【鈴鹿】三重県の鈴鹿市は23日、同市若松中1丁目の大黒屋光太夫記念館で、令和6年度特別展「吉村昭『大黒屋光太夫』をめぐる旅」を開き、平成15年に出版された吉村氏の漂流記小説「大黒屋光太夫」の草稿をはじめ、執筆の参考にしたという資料など計約40点を展示した。3月16日まで。
作家の吉村氏は平成13年、市に取材に訪れ、大黒屋光太夫顕彰会から提供された当時の新資料をもとに執筆を決意し、同書を書き上げたという。
展示の中心となる草稿約180枚は、吉村氏の配偶者で芥川賞作家の津村節子氏が平成22年に市へ寄贈した。
光太夫とともに帰国した磯吉が、1799年に鈴鹿へ帰郷した時の聞き書きをまとめた「極珍書」などの資料と、小説の代表的な場面を書いた原稿を比較展示し、資料から紡ぎ出された小説の世界を紹介する。

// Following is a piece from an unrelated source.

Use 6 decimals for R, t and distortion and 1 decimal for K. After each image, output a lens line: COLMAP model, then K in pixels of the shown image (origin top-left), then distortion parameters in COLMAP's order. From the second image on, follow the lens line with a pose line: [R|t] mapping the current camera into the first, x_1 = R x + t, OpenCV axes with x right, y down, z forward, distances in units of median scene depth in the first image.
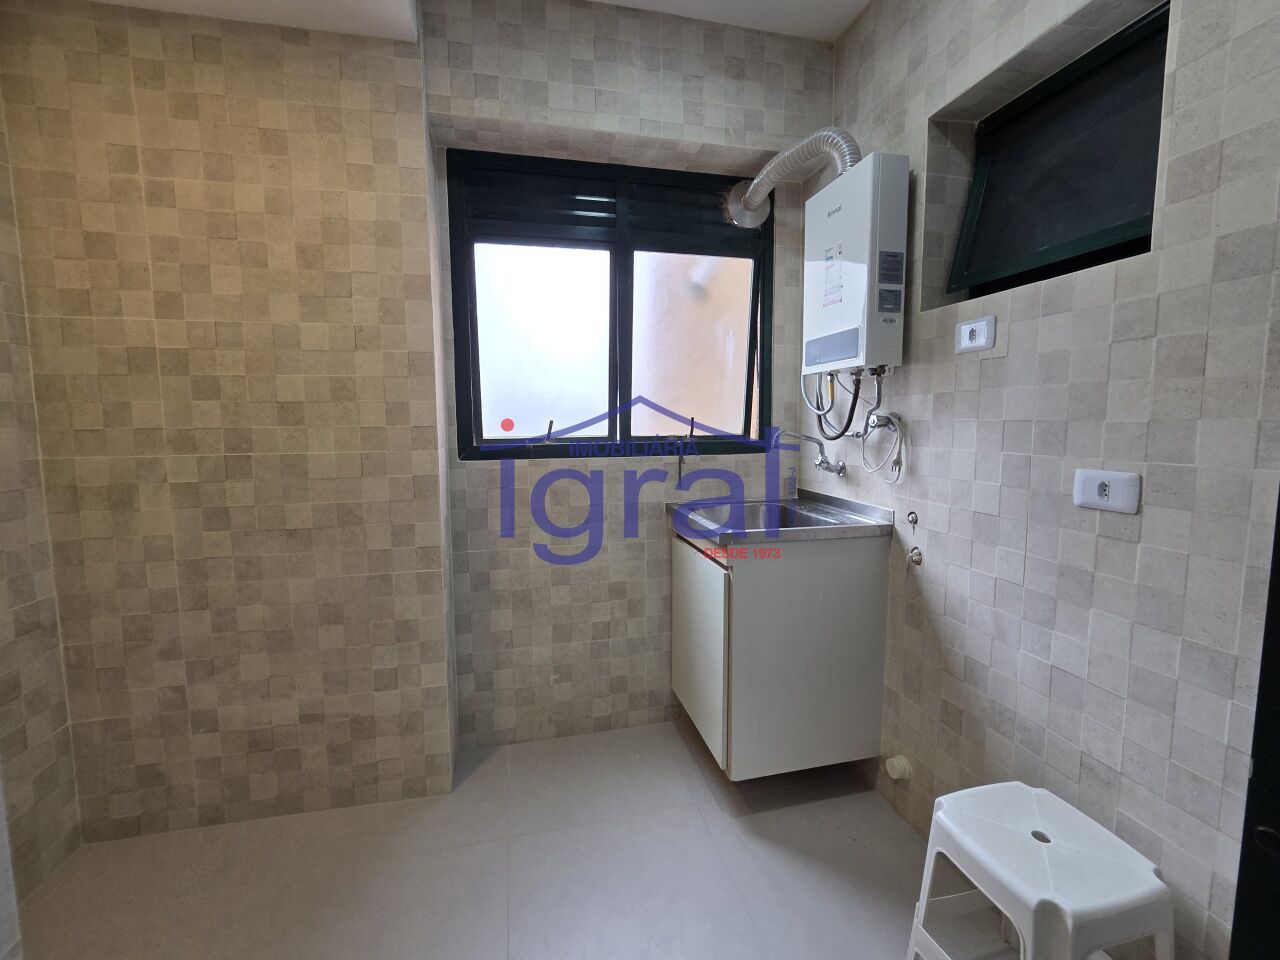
lens RADIAL K [[529.3, 0, 636.4], [0, 529.3, 465.9], [0, 0, 1]] dist [0.000714, -0.000692]
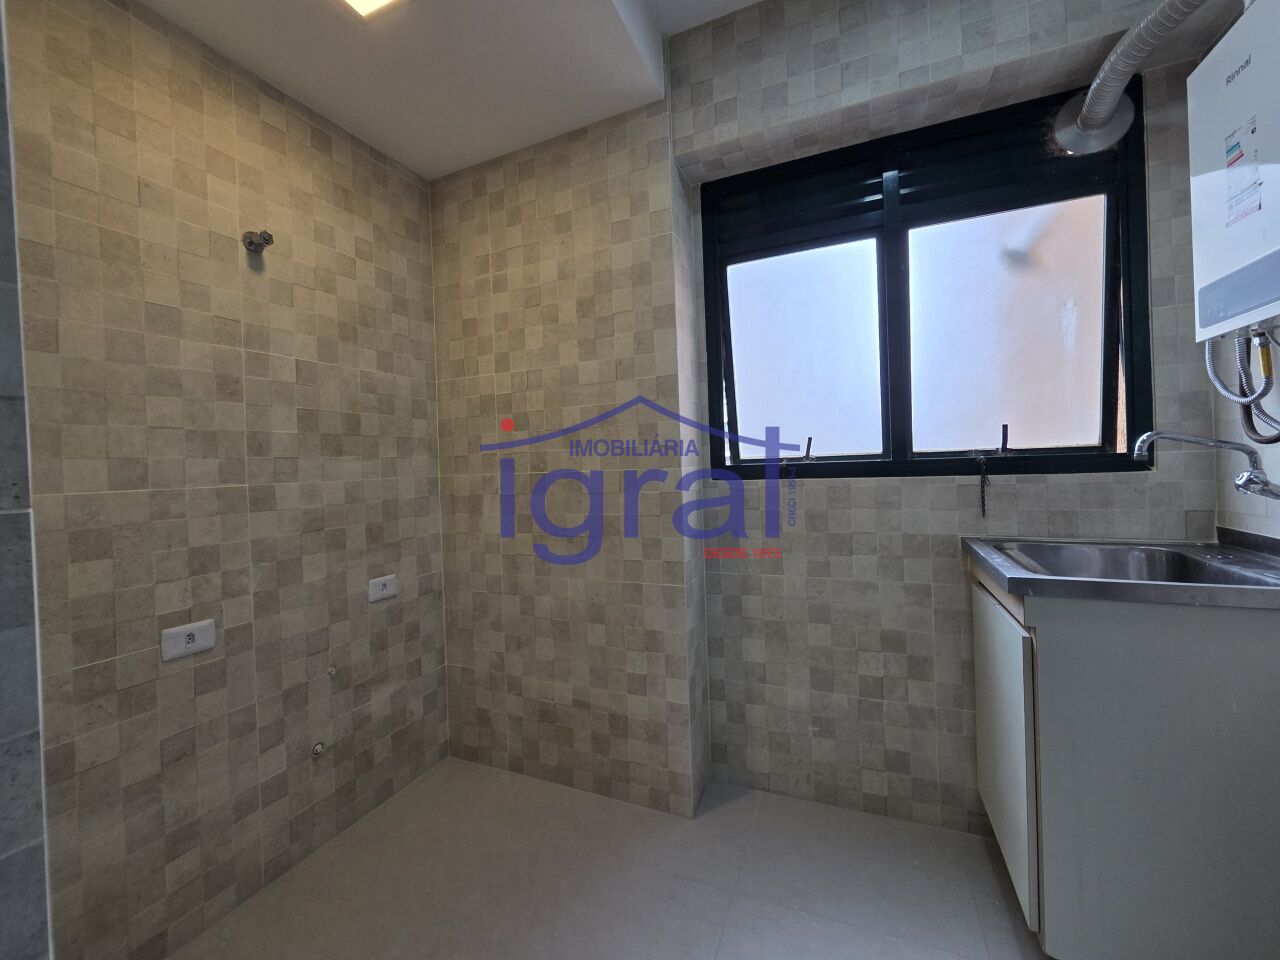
lens RADIAL K [[529.3, 0, 636.4], [0, 529.3, 465.9], [0, 0, 1]] dist [0.000714, -0.000692]
pose [[0.804907, -0.019642, -0.593076, 0.165190], [-0.021551, 0.997825, -0.062295, 0.031933], [0.593009, 0.062923, 0.802733, 0.118991]]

所管の同市文化財課では「生の原稿と原稿の基となった資料を一緒に見る貴重な機会。小説ができる課程に思いをはせて、小説も読んでみて」と話した。
2月13日午後1時半から、同館展示室で学芸員によるギャラリートークを開催する。参加無料、申し込み不要。
大黒屋光太夫(1751―1828年)は江戸時代に漂流し、日本で初めてロシアを見て帰国した船頭。帰国後はロシアや西洋の体験者として、蘭学者などに大きな影響を与えた。